Instances are the mechanism by which a run is made. When you submit input to your app for a run, the app determines which instance to use and then uses the executable binary specified in the version specified by that instance for the run.
An application knows which instance to use by two ways:
- You can specify an instance explicitly with a flag on the Nextmv CLI command or with a query parameter in the API call.
- You can set a default instance for your app and this instance is always used when no instance is specified. (If no application instance is specified, and no default application instance is defined, then the run will fail.)
The same version can be used by multiple application instances, and an instance’s version can be changed as well. This allows you to publish model updates to a specific environment in a controlled way.
Instances are the way to manage which versions are used for runs, as well as a way to manage consistent configuration per run.
There is a special reserved instance called the
devint that has been created for the developer experience. The devint instance is a special reserved instance that always contains the most recently pushed executable. There is no version tied to
devint, it is just always assigned the most recently pushed executable.
Further, when making a run from Nextmv CLI (
nextmv app run) we assume a developer context and assume that you want to use the latest pushed binary which means we direct the app to use
devint for the run rather than your app’s default instance. (Though note if you have not yet pushed a binary to the app, the
run command will fail.)
If you want to use the default instance when running remotely from Nextmv CLI you must be explicit by appending the
--default flag to the run command. In this case the CLI will direct the app to use the default instance. (Note that if you have not yet set a default instance for your app then the command will fail)
With the API endpoints, if you run the
/applications/<app-id>/runs endpoint, we assume that you want to use the default instance. If you do not yet have a default instance the run will fail.
Conversely, if you want to use the
devint with the applications REST API endpoints, you must explicitly set it by appending
?instance_id=devint to the endpoint. The REST API endpoints will always use the app’s default instance by default.

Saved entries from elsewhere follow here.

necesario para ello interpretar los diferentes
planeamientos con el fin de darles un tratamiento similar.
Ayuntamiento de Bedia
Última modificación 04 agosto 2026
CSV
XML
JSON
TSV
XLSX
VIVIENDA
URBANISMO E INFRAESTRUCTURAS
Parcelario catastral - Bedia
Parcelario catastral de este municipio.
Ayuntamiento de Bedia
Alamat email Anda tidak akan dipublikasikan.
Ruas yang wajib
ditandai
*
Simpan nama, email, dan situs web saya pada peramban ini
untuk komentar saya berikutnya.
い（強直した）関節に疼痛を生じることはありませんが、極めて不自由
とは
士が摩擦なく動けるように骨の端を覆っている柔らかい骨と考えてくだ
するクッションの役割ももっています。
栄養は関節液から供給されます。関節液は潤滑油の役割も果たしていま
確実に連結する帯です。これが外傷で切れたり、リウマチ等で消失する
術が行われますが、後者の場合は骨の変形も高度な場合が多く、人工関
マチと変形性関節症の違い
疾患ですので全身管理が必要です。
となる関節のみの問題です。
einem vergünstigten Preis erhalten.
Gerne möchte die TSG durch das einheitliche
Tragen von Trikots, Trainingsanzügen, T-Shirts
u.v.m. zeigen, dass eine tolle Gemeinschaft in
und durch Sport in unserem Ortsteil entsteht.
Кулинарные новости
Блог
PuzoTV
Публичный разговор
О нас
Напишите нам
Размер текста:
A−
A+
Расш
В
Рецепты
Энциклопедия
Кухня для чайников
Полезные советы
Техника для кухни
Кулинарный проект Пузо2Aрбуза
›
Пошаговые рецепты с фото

An instance can be assigned a specific configuration. The configuration is defined as a set of key/value pairs and should correspond to the model’s available configuration. Configuration can be added to, edited on, and removed from an instance at any time. Any run made with an instance will preserve the configuration used.
When an instance contains configuration values, these values will take precedence over the model’s default configuration and any environment variable. However, if the input itself contains a value for the same configurable variable, the input will take precedence over the instance configuration.
For more information on configuration, visit the Configuration reference page.
Runs are executed for an app using the Nextmv CLI or the REST API endpoints. You can also create new runs in Nextmv Console. A run consists of submitting an input (either a file or raw JSON) and then retrieving the output from the run along with metadata and statistics, altogether called the run result.
A run is made by specifying which instance to use (either explicitly or using the app’s default instance) and then that instance’s version’s executable binary is used for the run along with any specified config to produce the run result.